Efficacy of Levodopa/Carbidopa/Entacapone vs Levodopa/Carbidopa in Parkinson's Disease Patients With Early Wearing-off

Inclusion Criteria

• Male and female patients ages ≥ 30 and ≤ 80 years old.
• A clinical diagnosis of idiopathic Parkinson's disease.
• Taking a stable dose of levodopa/carbidopa (≥ 300 and ≤ 600mg) for a period of at least 1 month prior to study entry.
• Must be using any of the following levodopa/carbidopa standard formulation levodopa/carbidopa 100/25mg dose in any intake of the day.
• 1 full tablet, and/or
• 1½ tablets The patient can also be using, for a period of at least 1 month prior to study entry, 1 tablet of the controlled release formulation of levodopa/carbidopa 100/25 mg (marketed in Spain as Sinemet Plus retard) or 1 tablet the controlled release formulation of levodopa/carbidopa 200/50 mg (marketed in Spain as Sinemet retard) in each intake, at different doses.
• Must have early end-of-dose wearing-off defined by >= 2 or <=7 positive responses to the QUICK questionnaire.
• Must have a minimum UPDRS part II (ADL) score of 9.
• Patients without dyskinesia or with mild dyskinesia.
• Female patients must be either post-menopausal or using one or more acceptable methods of contraception.
• Must be capable of satisfying the requirements of the protocol and must be willing and able to give informed consent according to legal requirements.

Exclusion Criteria

• Previous or current use of entacapone.
• History, signs, or symptoms suggesting the diagnosis of secondary or atypical parkinsonism.
• Unstable Parkinson's disease patients.
• Patients who experience severe dyskinesia.
• The following levodopa/carbidopa doses and strengths are not permitted:
• Patients taking ½ tablet of standard formulation levodopa/carbidopa 100/25
• Patients taking standard formulation levodopa/carbidopa 100/10 or 250/25
• Patients taking fewer than 3 or more than 6 daily intakes of standard formulation levodopa/carbidopa 100/25 (fewer than 300mg or more than 600mg of levodopa)
• Patients with hallucinations or psychiatric diseases related to levodopa or dopamine agonists intake.
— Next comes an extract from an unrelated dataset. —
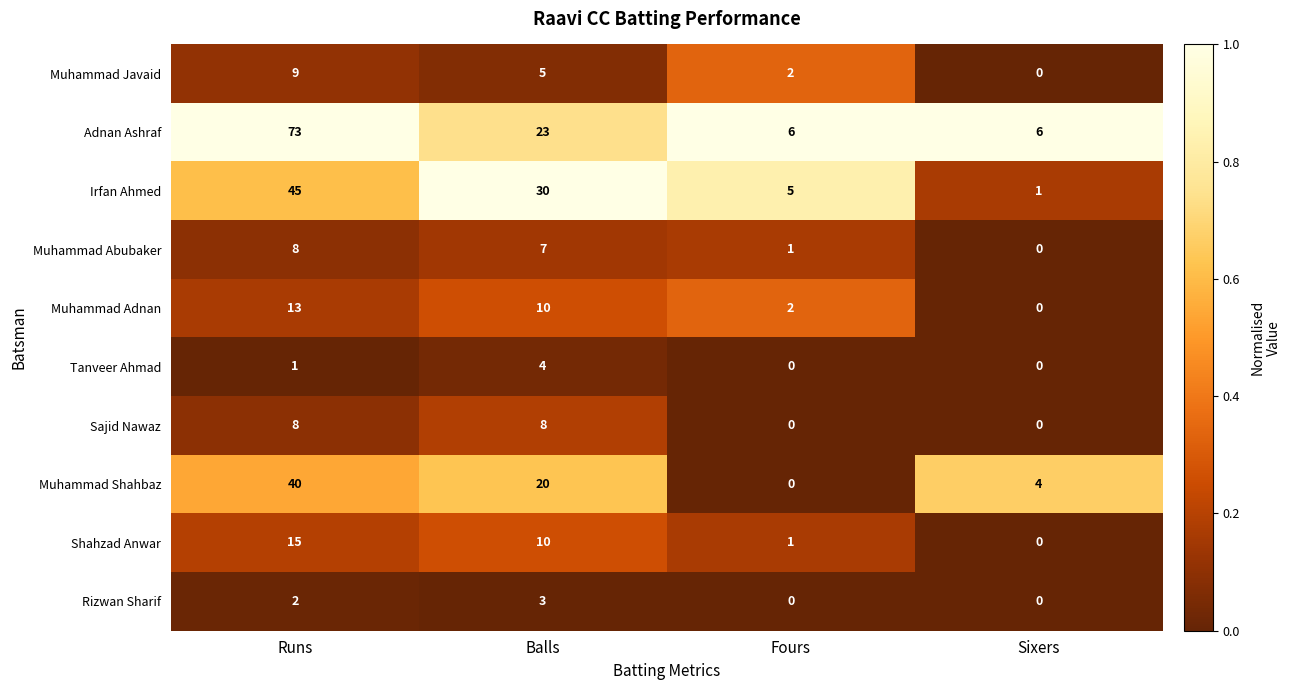

How many distinct data groups are displayed?

10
Patients with major depression.
• Female patients who are pregnant, trying to become pregnant or nursing (lactating) an infant.
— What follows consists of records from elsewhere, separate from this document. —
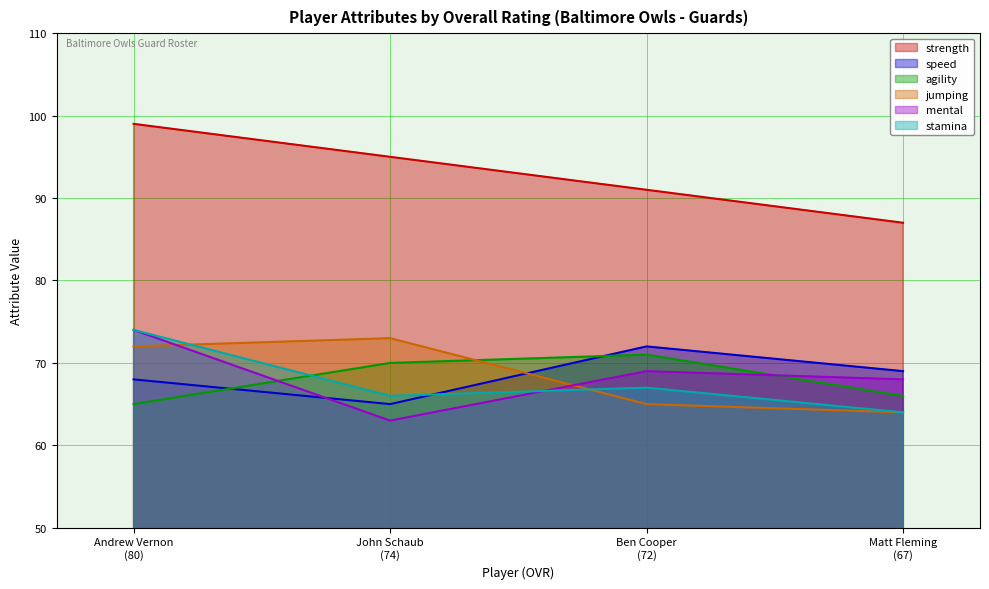

List the labels in order of agility value, largest first.

Ben Cooper
(72), John Schaub
(74), Matt Fleming
(67), Andrew Vernon
(80)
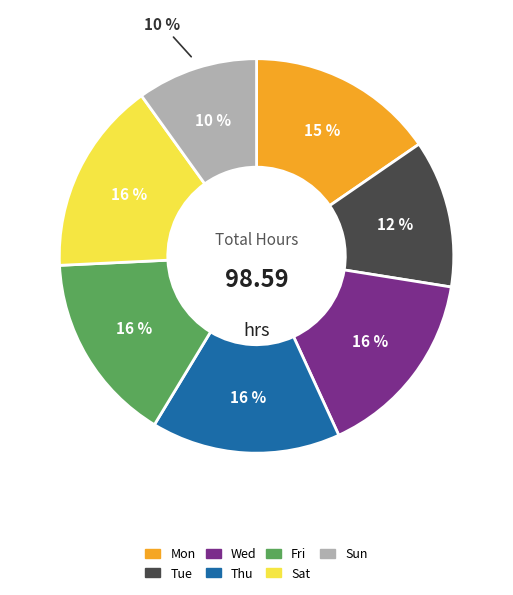

Which slice is the largest?

Sat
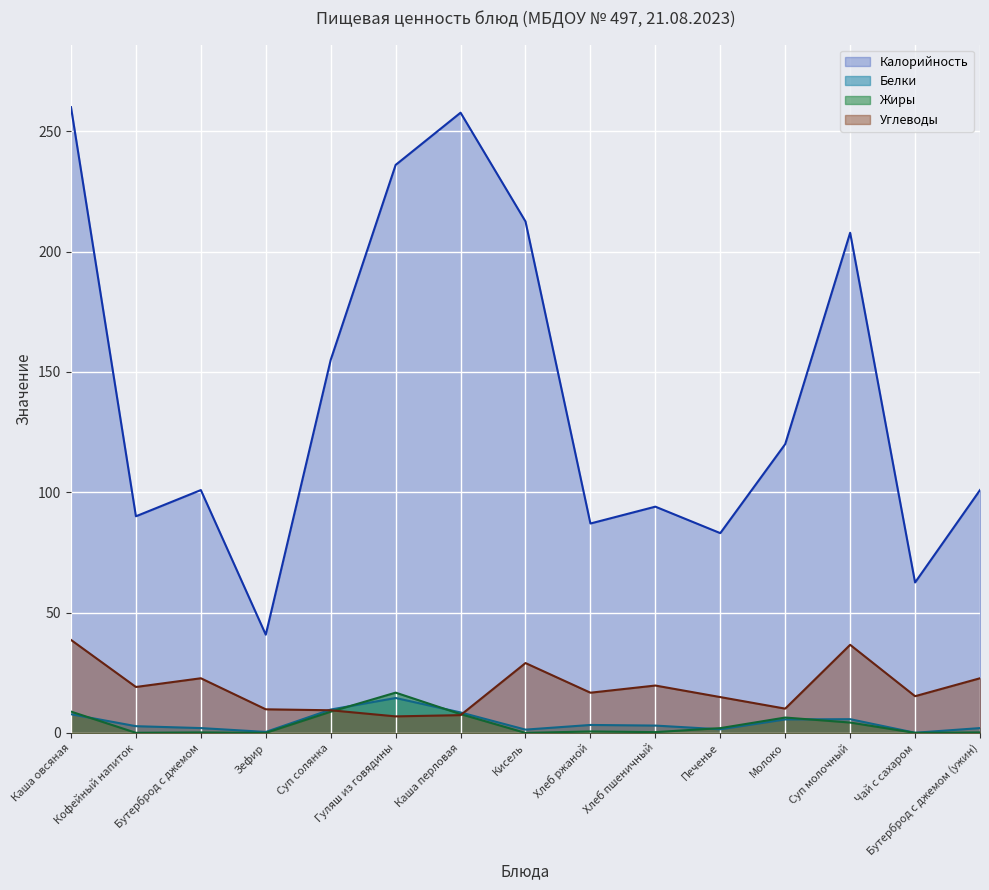

True or false: Жиры and Белки cross at least once.

True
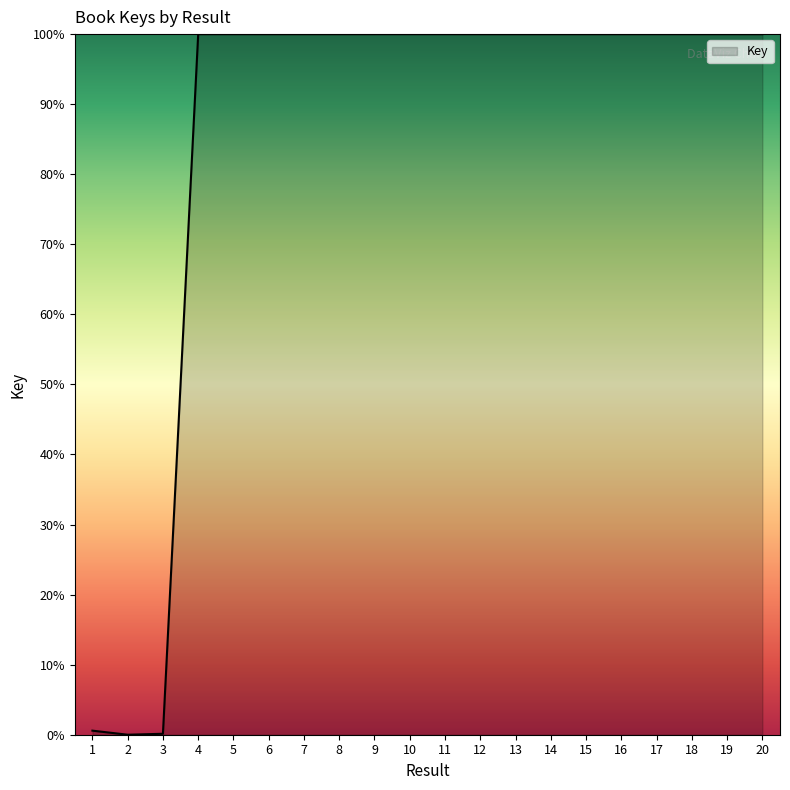

The value at 2 is 0.0. True or false?

True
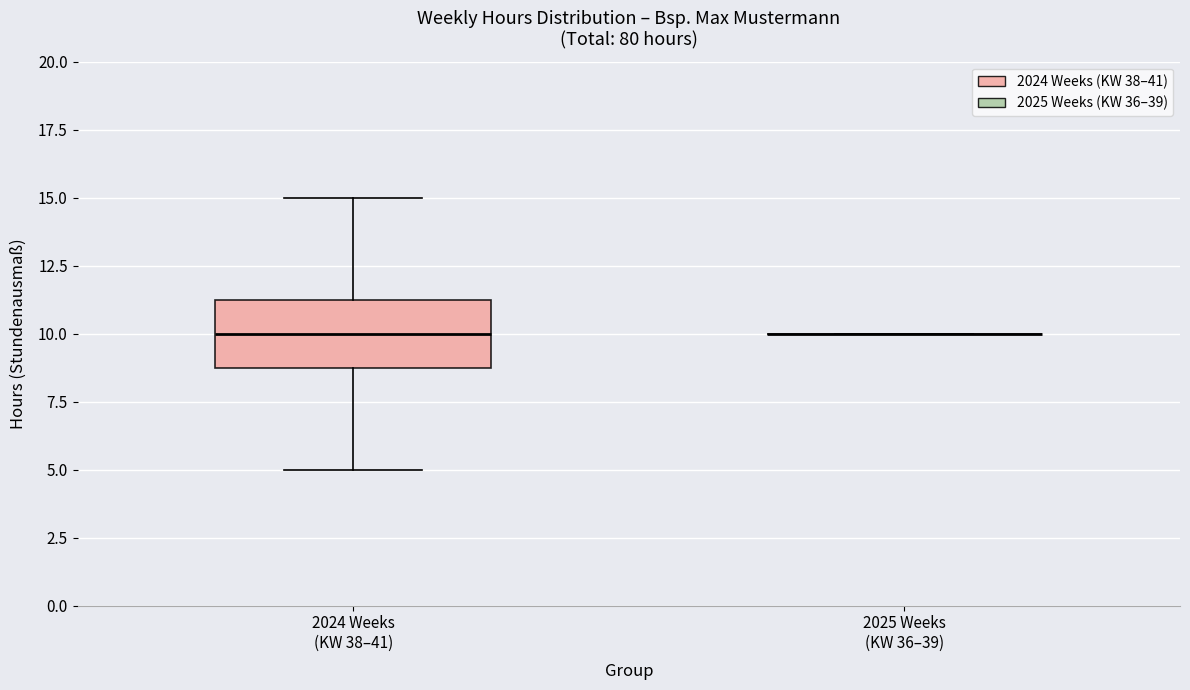

Reading left to right, read every box against the y-axis: the position of its median line, the range the box covers, and the ends of its whiskers. The values are not printed on the chart, so give them approximately, as read against the axis.

2024 Weeks (KW 38–41): median 10.0, box 9.0 to 11.5, whiskers 5.0 to 15.0
2025 Weeks (KW 36–39): box collapsed to a line at 10.0, whiskers 10.0 to 10.0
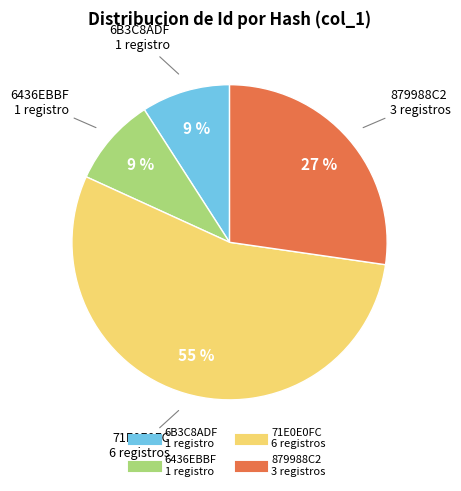

How many segments does this pie chart have?

4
• Concomitant treatment with MAO-inhibitors (except selegiline up to 10mg/day), rotigotine or neuroleptics, within 60 days prior to the screening visit.
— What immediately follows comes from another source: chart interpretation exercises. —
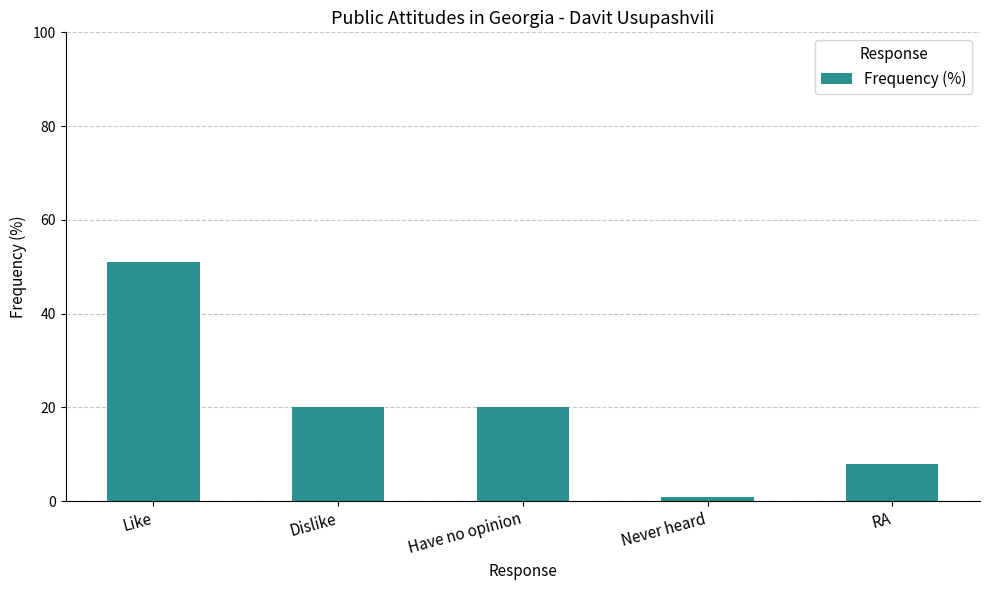

The chart shows a value of 20 at Have no opinion. True or false?

True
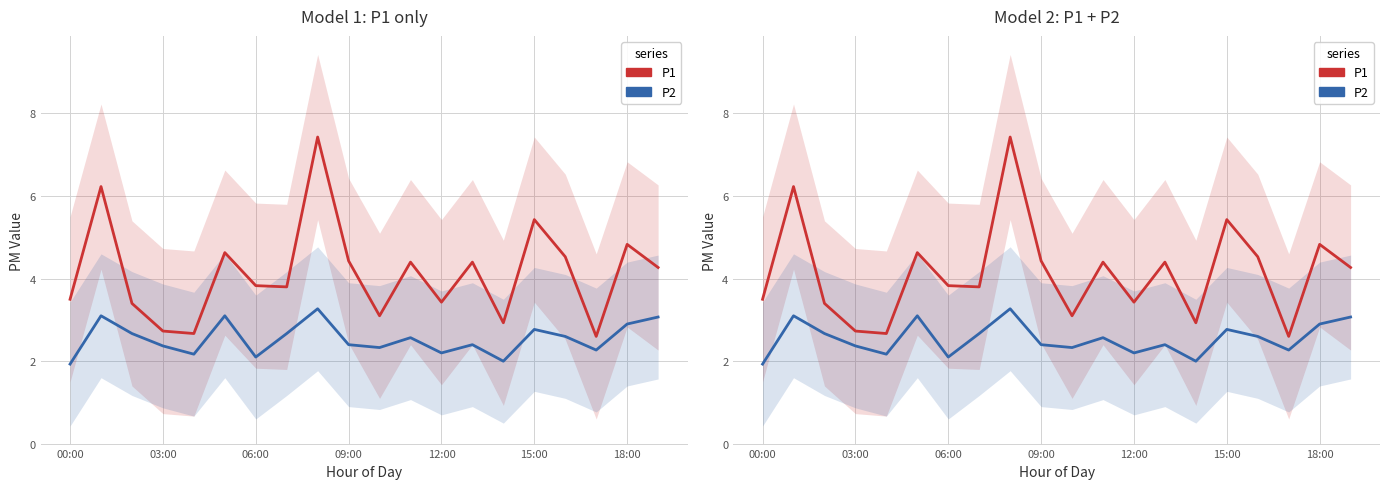

What is the sum of all P1 values?

82.6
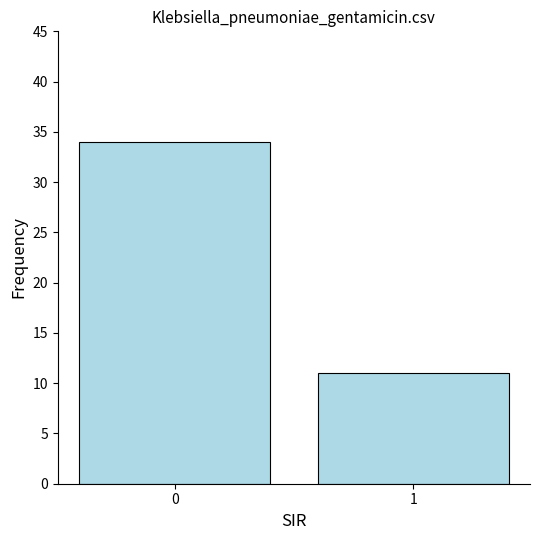

What is the difference between the values at 0 and 1?

23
• Patients with a previous history of Neuroleptic Malignant Syndrome (NMS) and/or non-traumatic rhabdomyolysis.
• Participated in another trial of an investigational drug/device within the last 30 days prior to study entry.
• Patients who have a history of poor compliance or are in the Investigator's judgment unlikely to comply with medical regimens or study requirements.